La fiscalité est un outil important au service des pouvoirs publics pour favoriser et/ou financer la transition écologique, en incitant les ménages et les entreprises à adopter des comportements favorables à l’environnement. Selon la définition de l’OCDE, la fiscalité environnementale est ainsi définie comme « l’ensemble des impôts, taxes et redevances dont l’assiette est constituée par un polluant ou, plus généralement, par un produit ou un service qui détériore l’environnement ou qui se traduit par un prélèvement sur des ressources naturelles ».
Autrement dit, cette fiscalité écologique s’applique aux actions générant des dommages environnementaux : réchauffement climatique, pollutions, consommation de ressources rares, déchets… Plus bâton que carotte, en renchérissant le coût de ces actions, elle contribue à limiter les pollutions et les atteintes à l’environnement, et représente un moyen de modifier le comportement des acteurs, conformément au principe du « pollueur-payeur ».

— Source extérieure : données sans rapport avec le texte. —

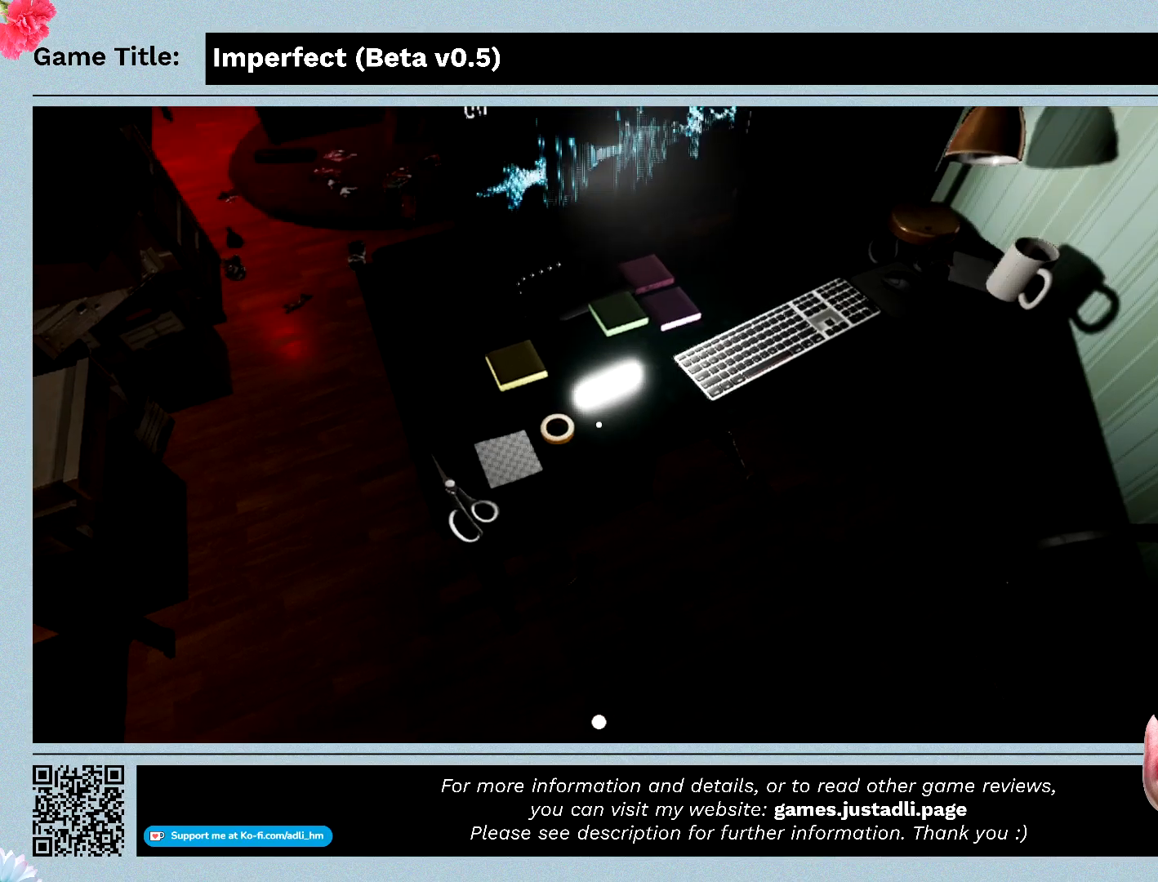
{"keys": [], "mouse": ["left"], "events": []}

Cette fiscalité environnementale porte ainsi sur les énergies fossiles, les transports, les ressources naturelles, les produits rejetés dans l’environnement, ou encore sur l’impact des constructions humaines sur les sols ou la biodiversité. Applicable aux particuliers comme aux entreprises, elle se traduit sous forme de taxes directes comme la taxe générale sur les activités polluantes (TGAP), detaxes indirectes comme l’accise sur les énergies, et de contributions diverses comme la redevance pour la modernisation des réseaux de collecte.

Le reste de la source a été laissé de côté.